IDOC noted that prison officials at the Idaho Maximum Security Institution outside Kuna, where Pizzuto is housed, served him the death warrant just before noon on Friday. Labrador’s press release about obtaining a new death warrant for Pizzuto was emailed to news outlets at 11:12 a.m.
It is unclear what, if anything, has changed in that execution drug procurement process since the last time the state tried to execute Pizzuto. State prisons director Josh Tewalt told the agency’s board in December that officials have been unable to acquire the drugs to execute an inmate.
“While our efforts to secure chemicals remain ongoing, I have no reason to believe our status will change prior to the scheduled execution,” Tewalt wrote to the state prison’s board at that time. “In my professional judgment, I believe it is in the best interest of justice to allow the death warrant to expire and stand down our execution preparation.”
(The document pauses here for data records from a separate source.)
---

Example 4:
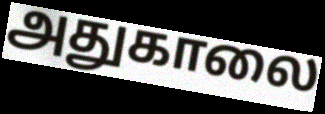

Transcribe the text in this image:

அதுகாலை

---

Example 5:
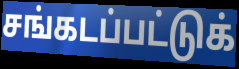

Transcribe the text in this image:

சங்கடப்பட்டுக்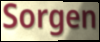
Sorgen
Bill would allow firing squad executions
State Rep. Bruce Skaug, R-Nampa, a former Ada County deputy prosecutor, introduced on Wednesday a bill that would restore use of a firing squad as a backup method of execution. The attorney general’s office helped author the bill, spokesperson Emily Kleinworth told the Statesman on Thursday, and Labrador was “personally involved,” she said.
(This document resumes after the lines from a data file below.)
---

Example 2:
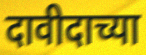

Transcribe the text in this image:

दावीदाच्या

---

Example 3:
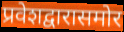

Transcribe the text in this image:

प्रवेशद्वारासमोर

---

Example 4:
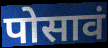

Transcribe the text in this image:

पोसावं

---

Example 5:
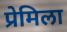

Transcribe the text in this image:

प्रेमिला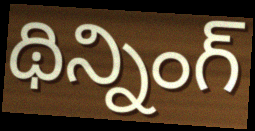
థిన్నింగ్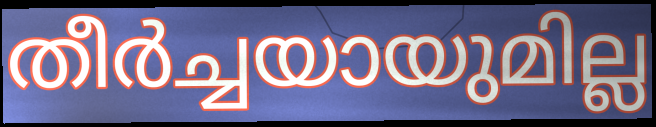
തീർച്ചയായുമില്ല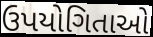
ઉપયોગિતાઓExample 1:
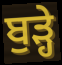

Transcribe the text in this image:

ਬੁੜ੍ਹੇ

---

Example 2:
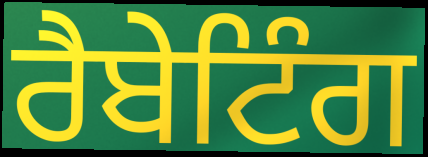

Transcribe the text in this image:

ਰੈਬੇਟਿੰਗ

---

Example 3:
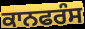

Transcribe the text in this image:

ਕਾਨਫਰੰਸ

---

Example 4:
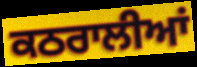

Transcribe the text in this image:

ਕਠਰਾਲੀਆਂ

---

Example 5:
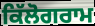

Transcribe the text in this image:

ਕਿੱਲੋਗਰਾਮ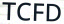
TCFD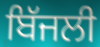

On Friday, Labrador emphasized his hope that Idaho lawmakers would pass House Bill 186. The proposed legislation has yet to receive a hearing date in the House Judiciary, Rules and Administration Committee, which Skaug chairs. If the firing squad bill advances with a majority from that 18-member committee, it would move on to the House floor for an initial vote.
“We hope the Legislature will also consider giving the state an alternative method of execution,” Labrador said in the statement.
Gov. Brad Little would entertain signing the bill, if passed by the Legislature, a spokesperson for the Republican governor, told the Statesman on Thursday.
“Gov. Little supports capital punishment and will continue to support policies adopted by the Legislature that enable the state of Idaho to successfully and constitutionally carry out the death penalty,” Madison Hardy, Little’s spokesperson, said by email.
The nonprofit Federal Defender Services of Idaho, which represents Pizzuto, lambasted the latest attempt to execute its client, and questioned the intent behind Labrador seeking Pizzuto’s death warrant.
“We are devastated and horrified that the state would once again seek a death warrant for Mr. Pizzuto without having any of the chemicals necessary to carry out his execution,” Deborah Czuba, supervising attorney of the nonprofit’s unit that oversees death penalty cases, said in a statement. “After the prior two execution warrants, it does not make sense.
“We find the timing of the warrant particularly curious, given that it was sought by Attorney General Labrador while he advocates for a new law that would bring back the firing squad as a method of execution in Idaho,” Czuba added.